Le colonel Dooley s'est intéressé également à l'histoire de l'enseignement du génie militaire. Il a étudié celui qui était donné dans les débuts de notre Ecole entre 1794 et 1815, notamment par Gay de Vernon qui laissa un Traité d'art militaire et de fortification qui fut traduit en anglais. Nous avons reproduit, avec l'aimable autorisation du colonel Dooley, le texte d'une conférence qu'il a faite aux Etats-Unis sur ce sujet. Il insiste de manière originale, en suivant Gay de Vernon, sur le "coup d'oeil" du tacticien dans les opérations militaires, et sur l'aptitude de la pédagogie polytechnicienne à développer ces qualités d'intuition chez de futurs officiers.

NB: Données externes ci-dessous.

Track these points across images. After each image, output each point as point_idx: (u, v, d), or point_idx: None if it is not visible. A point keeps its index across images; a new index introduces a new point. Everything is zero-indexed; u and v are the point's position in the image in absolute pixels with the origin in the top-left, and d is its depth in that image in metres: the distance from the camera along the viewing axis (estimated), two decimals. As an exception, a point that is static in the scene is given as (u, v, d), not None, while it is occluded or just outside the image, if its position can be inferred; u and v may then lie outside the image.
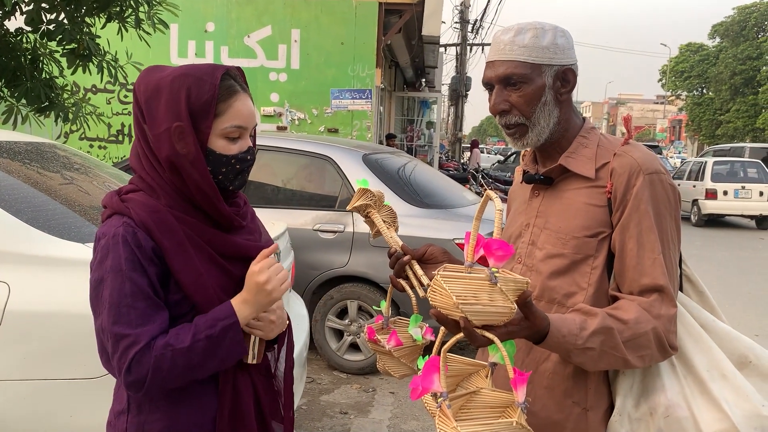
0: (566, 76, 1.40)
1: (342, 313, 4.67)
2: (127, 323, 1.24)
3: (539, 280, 1.41)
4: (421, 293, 1.41)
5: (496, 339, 1.10)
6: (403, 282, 1.49)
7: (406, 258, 1.45)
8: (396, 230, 1.54)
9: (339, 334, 4.70)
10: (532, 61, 1.36)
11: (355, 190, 1.52)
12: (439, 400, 1.10)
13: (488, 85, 1.43)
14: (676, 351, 1.32)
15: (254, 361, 1.39)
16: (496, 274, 1.06)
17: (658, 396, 1.32)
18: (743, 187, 14.14)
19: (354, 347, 4.69)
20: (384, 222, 1.51)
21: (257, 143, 1.52)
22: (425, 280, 1.42)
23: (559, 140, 1.44)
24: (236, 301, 1.33)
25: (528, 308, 1.14)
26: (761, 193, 14.02)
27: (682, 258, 1.45)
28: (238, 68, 1.42)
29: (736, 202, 14.09)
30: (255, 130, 1.45)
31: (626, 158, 1.36)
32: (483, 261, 1.10)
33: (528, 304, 1.14)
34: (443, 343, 1.17)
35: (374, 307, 1.91)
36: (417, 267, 1.44)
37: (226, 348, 1.29)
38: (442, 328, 1.17)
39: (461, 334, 1.12)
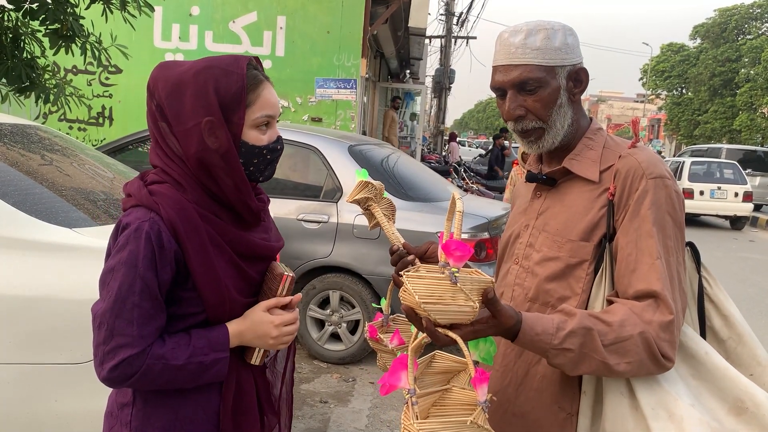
0: (579, 76, 1.36)
1: (324, 303, 4.68)
2: (128, 320, 1.23)
3: (535, 282, 1.38)
4: None
5: (458, 338, 1.11)
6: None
7: (410, 257, 1.39)
8: (393, 223, 1.51)
9: (320, 323, 4.71)
10: (546, 63, 1.32)
11: (356, 181, 1.47)
12: (406, 396, 1.12)
13: (499, 90, 1.37)
14: (672, 363, 1.22)
15: (257, 363, 1.41)
16: (457, 274, 1.08)
17: (603, 423, 1.27)
18: (719, 188, 14.37)
19: (335, 337, 4.71)
20: (385, 216, 1.48)
21: None
22: None
23: (566, 140, 1.40)
24: (233, 330, 1.33)
25: (494, 306, 1.13)
26: (736, 194, 14.27)
27: (706, 276, 1.39)
28: (257, 58, 1.41)
29: (712, 202, 14.31)
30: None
31: (631, 161, 1.32)
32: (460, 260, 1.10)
33: (492, 301, 1.12)
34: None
35: (374, 305, 1.89)
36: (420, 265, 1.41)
37: (209, 376, 1.31)
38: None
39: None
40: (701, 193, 14.34)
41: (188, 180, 1.31)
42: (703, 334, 1.36)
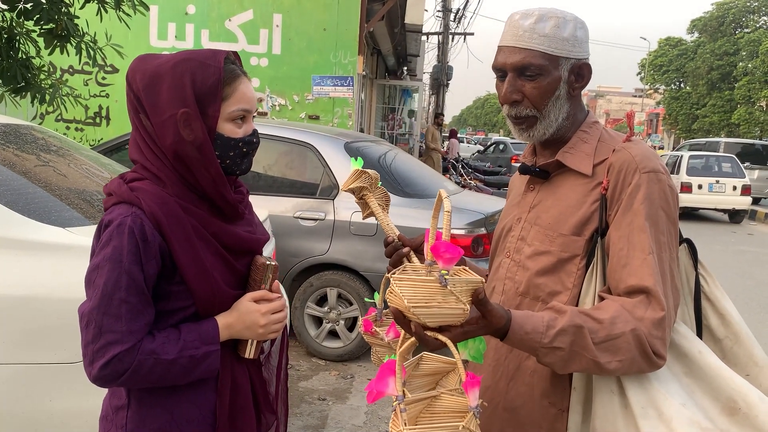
0: (581, 71, 1.35)
1: (321, 301, 4.68)
2: (116, 316, 1.22)
3: (526, 276, 1.37)
4: None
5: (448, 342, 1.08)
6: None
7: (405, 250, 1.36)
8: (387, 213, 1.48)
9: (318, 321, 4.71)
10: (551, 52, 1.30)
11: (350, 170, 1.45)
12: (394, 403, 1.08)
13: (500, 71, 1.36)
14: (664, 360, 1.20)
15: (251, 357, 1.40)
16: (447, 276, 1.05)
17: (593, 420, 1.25)
18: (717, 182, 14.36)
19: (333, 334, 4.71)
20: (379, 206, 1.46)
21: None
22: None
23: (561, 133, 1.38)
24: (222, 323, 1.33)
25: (483, 306, 1.11)
26: (734, 188, 14.26)
27: (704, 274, 1.37)
28: (235, 53, 1.41)
29: (710, 196, 14.31)
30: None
31: (624, 154, 1.30)
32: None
33: (482, 302, 1.10)
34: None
35: (366, 299, 1.88)
36: (415, 258, 1.37)
37: (201, 370, 1.30)
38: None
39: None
40: (699, 186, 14.33)
41: (168, 174, 1.31)
42: (699, 333, 1.34)
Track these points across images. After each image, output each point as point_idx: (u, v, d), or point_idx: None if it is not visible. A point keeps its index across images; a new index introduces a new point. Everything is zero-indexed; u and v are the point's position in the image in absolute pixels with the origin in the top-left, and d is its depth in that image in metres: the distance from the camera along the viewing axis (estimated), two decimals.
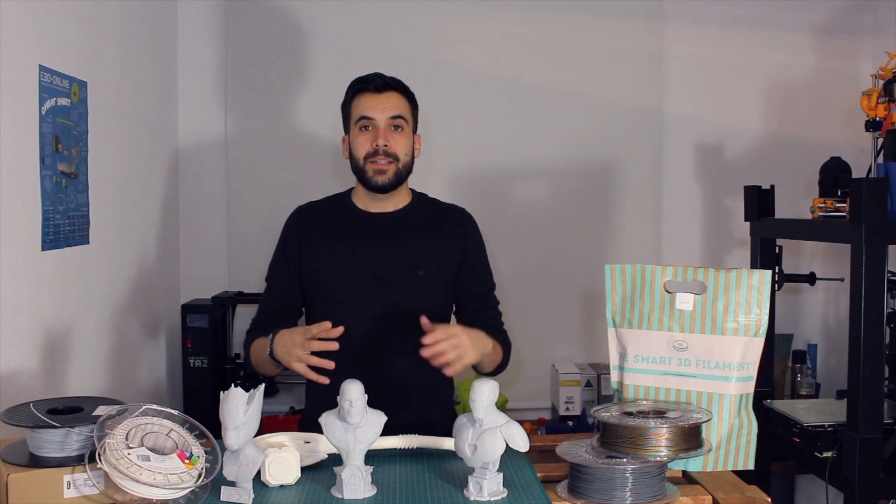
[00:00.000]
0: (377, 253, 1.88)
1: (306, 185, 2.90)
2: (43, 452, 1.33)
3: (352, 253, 1.88)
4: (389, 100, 1.87)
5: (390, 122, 1.86)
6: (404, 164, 1.89)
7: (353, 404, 1.34)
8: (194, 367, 2.73)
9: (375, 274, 1.86)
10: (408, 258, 1.88)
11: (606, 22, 3.10)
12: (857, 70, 3.16)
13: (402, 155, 1.87)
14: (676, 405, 1.48)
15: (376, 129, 1.86)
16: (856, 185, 1.98)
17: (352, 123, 1.90)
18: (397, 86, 1.90)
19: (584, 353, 3.15)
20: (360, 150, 1.87)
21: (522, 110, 3.08)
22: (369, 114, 1.86)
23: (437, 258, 1.90)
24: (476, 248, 1.97)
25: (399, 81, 1.92)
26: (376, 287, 1.85)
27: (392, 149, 1.86)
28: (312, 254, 1.90)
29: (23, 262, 1.78)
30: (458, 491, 1.37)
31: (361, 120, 1.87)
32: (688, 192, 3.20)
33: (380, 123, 1.86)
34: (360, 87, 1.90)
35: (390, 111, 1.86)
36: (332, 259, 1.88)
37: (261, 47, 3.00)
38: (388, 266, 1.87)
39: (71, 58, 2.02)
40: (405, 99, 1.91)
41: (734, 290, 1.48)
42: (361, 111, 1.87)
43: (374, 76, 1.90)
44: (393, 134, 1.86)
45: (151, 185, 2.68)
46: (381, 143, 1.84)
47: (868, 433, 1.96)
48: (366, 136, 1.87)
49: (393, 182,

Enfin, pour témoigner que les relations entre le V. M. I. et Polytechnique ne se bornent pas aux visites aimables et aux discours, même érudits, nous faisons part à nos lecteurs, pour nous en féliciter, de l'entreprise commune dont ont convenu récemment la Bibliothèque de l'Ecole (et la SABIX) et le colonel Dooley : la transcription sur ordinateur du premier registre manuscrit du Conseil de l'Ecole (1794 - 1799). La saisie du manuscrit est faite au V. M. I. par E. L. Dooley à partir de microfiches qui lui ont été remises. Recensions, corrections, édition sont faites à Polytechnique. Actuellement, la moitié du registre est déjà saisie et corrigée. Le résultat sera un document de travail - en imprimé et en disques - susceptible de toutes les interrogations possibles par informatique, qui sera évidemment de grande utilité aux historiens ... et permettra de protéger l'original des consultations manuelles qu'il vaut mieux lui épargner, vu son grand âge.

Que le colonel Dooley veuille bien trouver ici nos remerciements et l'expression de notre reconnaissance pour l'aide généreuse qu'il apporte aux historiens en assumant, bénévolement, cette tâche matérielle considérable.